The table below highlights key headlines from each quarter and corresponds to the major inflection points in the S&P 500 performance shown above.
Each lettered headline aligns with periods of increased volatility or recovery along the market’s path through 2025.
The headlines in 2025 were, frankly, a lot. Looking back at a year’s worth of headlines, it can be hard to remember that all of this happened in the span of just twelve months. The chart above shows just a few of these headlines and the S&P 500’s growth this year.
Markets kicked off January 2025 with plenty of optimism, but that confidence was tested quickly. Volatility returned in the first quarter as investors wrestled with a familiar mix of concerns: whether the biggest tech leaders were finally losing momentum, and whether rising geopolitical tension would spill into the real economy. The real stress test arrived in early April, when the administration announced sweeping new tariffs. The selloff was sharp: the Nasdaq slid into a confirmed bear market, and the S&P 500 briefly flirted with bear-market territory as investors priced in slower growth and renewed inflation risk.
Then came the oft-repeated reminder that panic is not an investment strategy and by mid-April, it became apparent that these policies were opening negotiations rather than final edicts. The White House signaled flexibility, and risk assets rebounded hard. By late June, U.S. equities had clawed back to fresh highs, capping one of the more dramatic “down-then-up” stretches investors have seen in years.
The back half of the year added its own twists. The third quarter of 2025 marked a pivotal turnaround for the stock market, transforming early-year trade anxieties into a full-blown rally. July was the decisive month, kicking off with the passage of the administration’s “Megabill” and culminating in back-to-back diplomatic breakthroughs: a strategic trade agreement with Japan and a last-minute tariff deal with the EU that averted a feared trans-Atlantic trade war.
In the fourth quarter of 2025, the market’s resilience was tested by another political standoff. The quarter began under the cloud of a government shutdown that commenced on October 1, eventually dragging on to become the longest in U.S. history and causing a sharp spike in volatility. However, the anxiety broke in mid-November when President Trump signed a spending bill to reopen the government, sparking a relief rally that carried into December. The positive momentum was cemented on December 10, when the Federal Reserve cut rates again and signaled a pause in easing, setting the stage for a strong year-end close.
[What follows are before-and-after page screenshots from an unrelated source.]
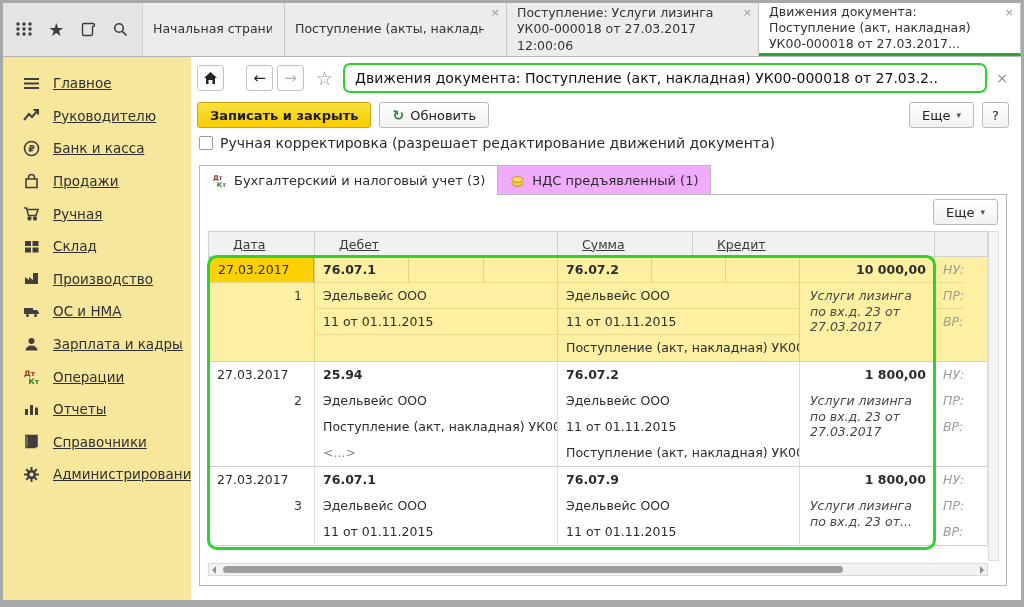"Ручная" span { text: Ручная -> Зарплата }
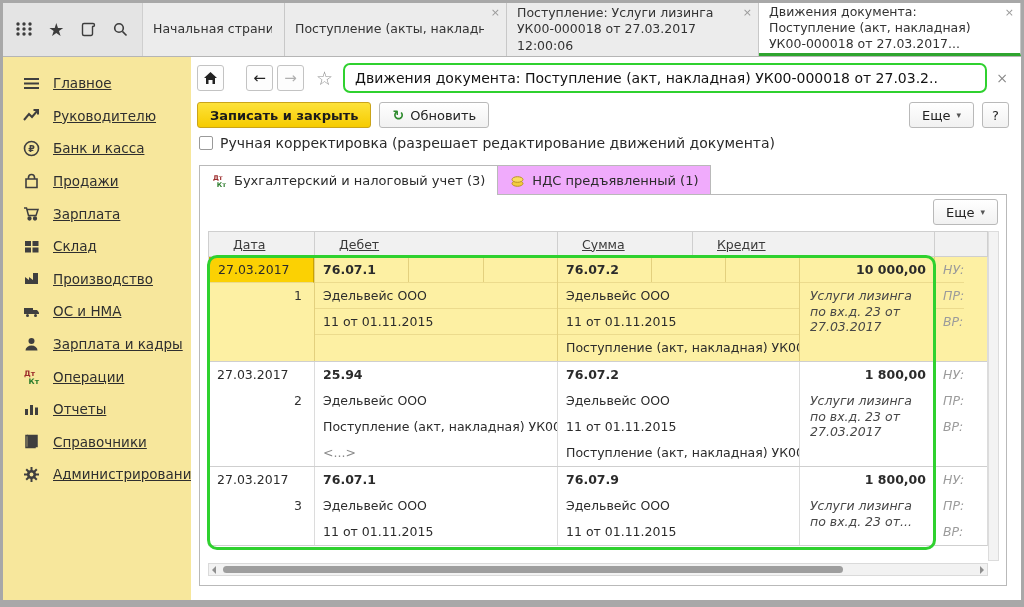"Дата" .thead .hc { padding: 0 24px -> 0 8px; text-decoration: underline -> none }
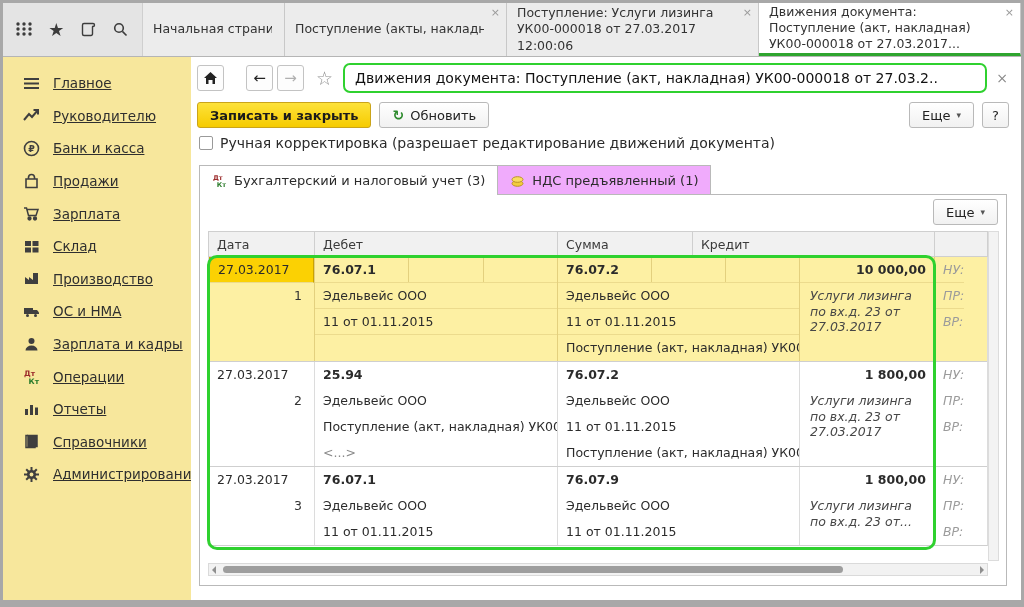"Сумма" div.hc { order: before "Кредит" -> after "Кредит" }
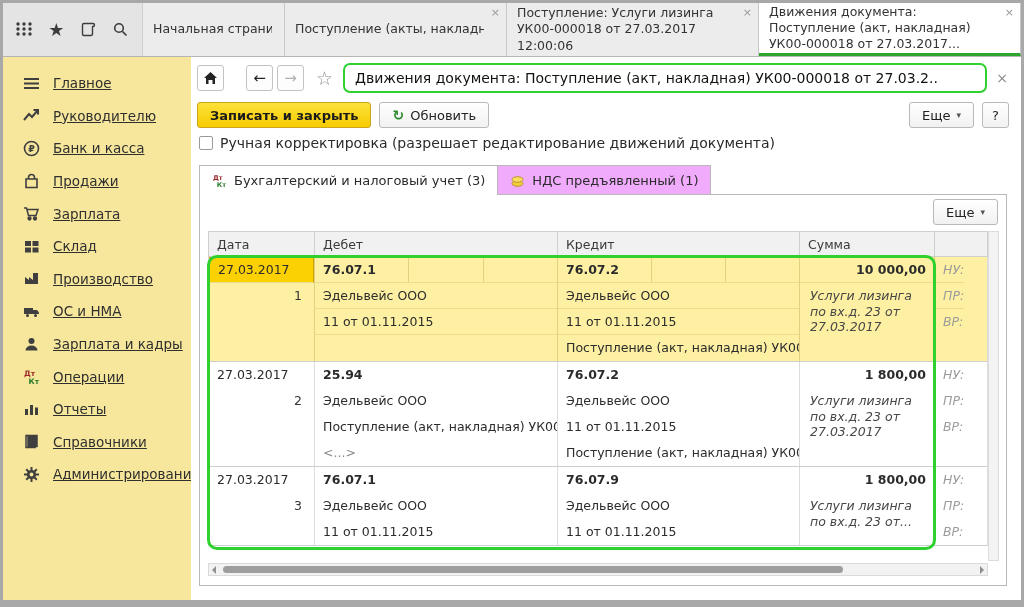"76.07.1" .col.debit { margin-top: none -> 20px }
Throughout much of 2025 and especially in the fourth quarter, the debate regarding Artificial Intelligence continued: Is it a bubble, or is it the future? As seen in the chart above, the data emerging suggests that this rally is built on tangible investment, not just speculative fervor. We are witnessing a capital spending cycle that exceeds the most transformative periods in American history. The chart highlights that technology capital spending in 2025 has reached unprecedented levels relative to GDP. This suggests that it’s not merely digital speculation; It is “hard” infrastructure like data centers, power generation, and hardware.
Only time will tell what this means for individual companies – including who will be the winners and who will be the losers – and the investing markets more generally, but this scale of investment suggests that the largest companies in the world are putting their record cash piles to work to build a new industrial backbone. Of course, none of this happens in a vacuum, and this structural growth is unfolding against a complex backdrop. As always, to get a more complete picture, investors will need to continue to look past a frequently volatile news cycle dominated by debates over the Federal Reserve’s independence, the ebb and flow of tariff policies, and geopolitical flashpoints.
Finally, we cannot let the quarter pass without acknowledging a monumental shift in the investment landscape: the retirement of Warren Buffett.
For decades, the “Oracle of Omaha” has been our steady hand in volatile times. His departure from the helm of Berkshire Hathaway marks the end of an era, but his philosophy felt particularly present in 2025. One of Buffett’s great lessons was patience (1). His investment philosophy has shown us that the stock market can be a device for transferring money from the impatient to the patient. He reminded us again and again that time in the market beats timing the market; a lesson proven once again this year as those who stayed invested through the Q2 volatility and the October shutdown captured the year’s impressive returns. “Doing nothing” can often be the hardest choice but it is often a great course of action. Last year provided another example where investors who stayed in their seats were rewarded for their patience.